Choisir sa table alsacienne à Colmar selon la saison
Colmar accueille 3,5 millions de visiteurs par an, avec deux pics majeurs : l’été (juillet-août) et la période des marchés de Noël. L’édition 2025 du marché de Noël a attiré 1,6 million de visiteurs entre fin novembre et fin décembre. Ces deux saisons imposent des contraintes sur la restauration alsacienne.

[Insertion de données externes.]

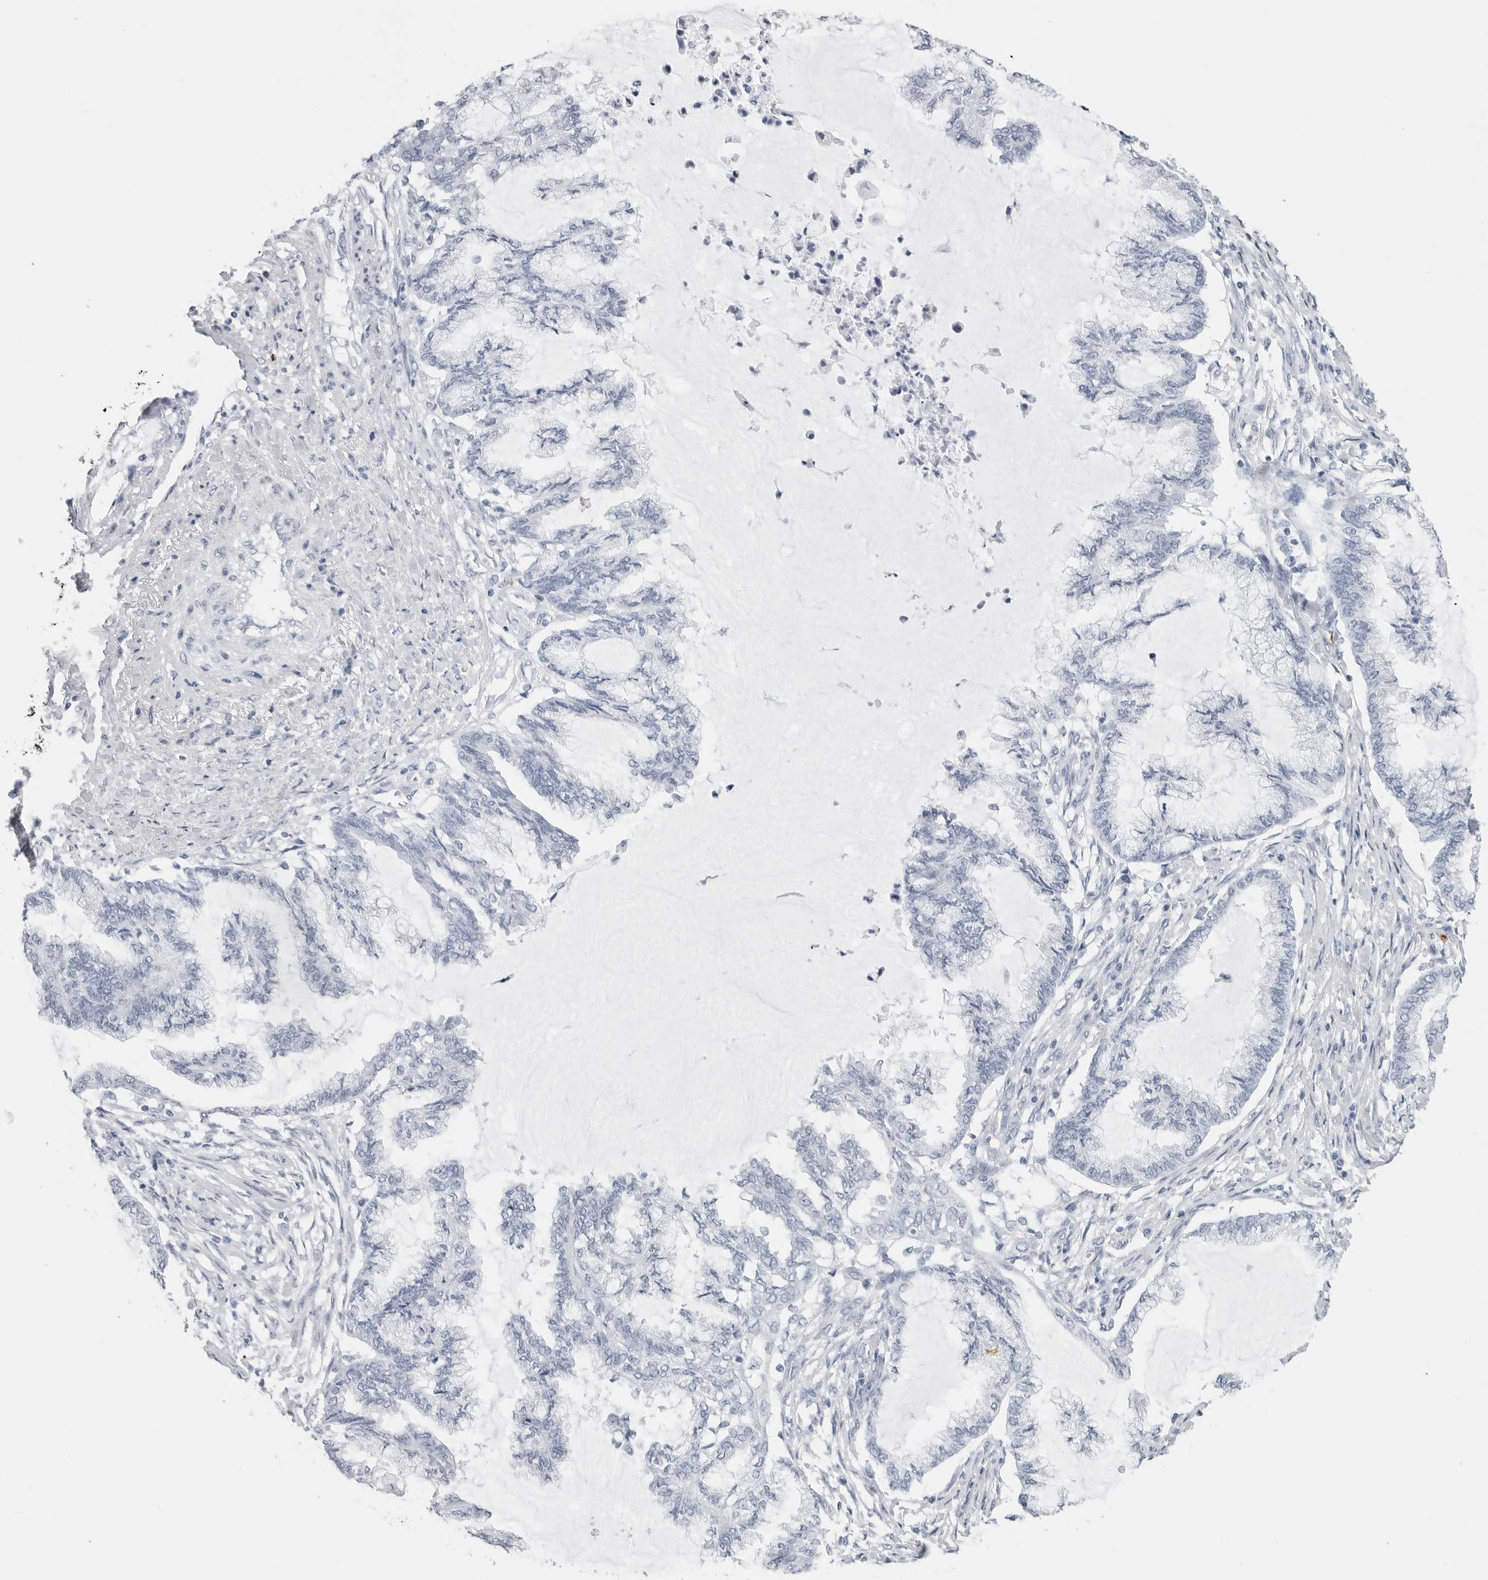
{"staining": {"intensity": "negative", "quantity": "none", "location": "none"}, "tissue": "endometrial cancer", "cell_type": "Tumor cells", "image_type": "cancer", "snomed": [{"axis": "morphology", "description": "Adenocarcinoma, NOS"}, {"axis": "topography", "description": "Endometrium"}], "caption": "Endometrial adenocarcinoma stained for a protein using immunohistochemistry (IHC) shows no expression tumor cells.", "gene": "HSPB7", "patient": {"sex": "female", "age": 86}}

En haute saison, réserver 24 à 48 heures à l’avance reste la règle pour les winstubs du centre. Les tables de la Petite Venise affichent complet dès 12 h 30 le week-end. Arriver avant midi ou après 13 h 30 permet parfois de trouver une place sans réservation.
D’avril à juin et de septembre à octobre, la fréquentation reste modérée. Les terrasses ouvrent, les menus s’adaptent à la saison (asperges d’Alsace au printemps, gibier et choux à l’automne). C’est la période idéale pour découvrir un restaurant alsacien à Colmar sans pression.
En hiver hors marchés de Noël (janvier-février), certaines winstubs réduisent leurs horaires ou ferment le lundi. Vérifier les jours d’ouverture directement auprès de l’établissement évite un trajet inutile. La route des vins d’Alsace, qui s’étend sur 170 km autour de Colmar, offre des alternatives dans les auberges viticoles des villages voisins.
Prochaine étape : cibler un quartier (centre pour le rapport qualité-prix, Petite Venise pour le cadre), appeler 48 heures avant en haute saison et privilégier le déjeuner si le budget compte.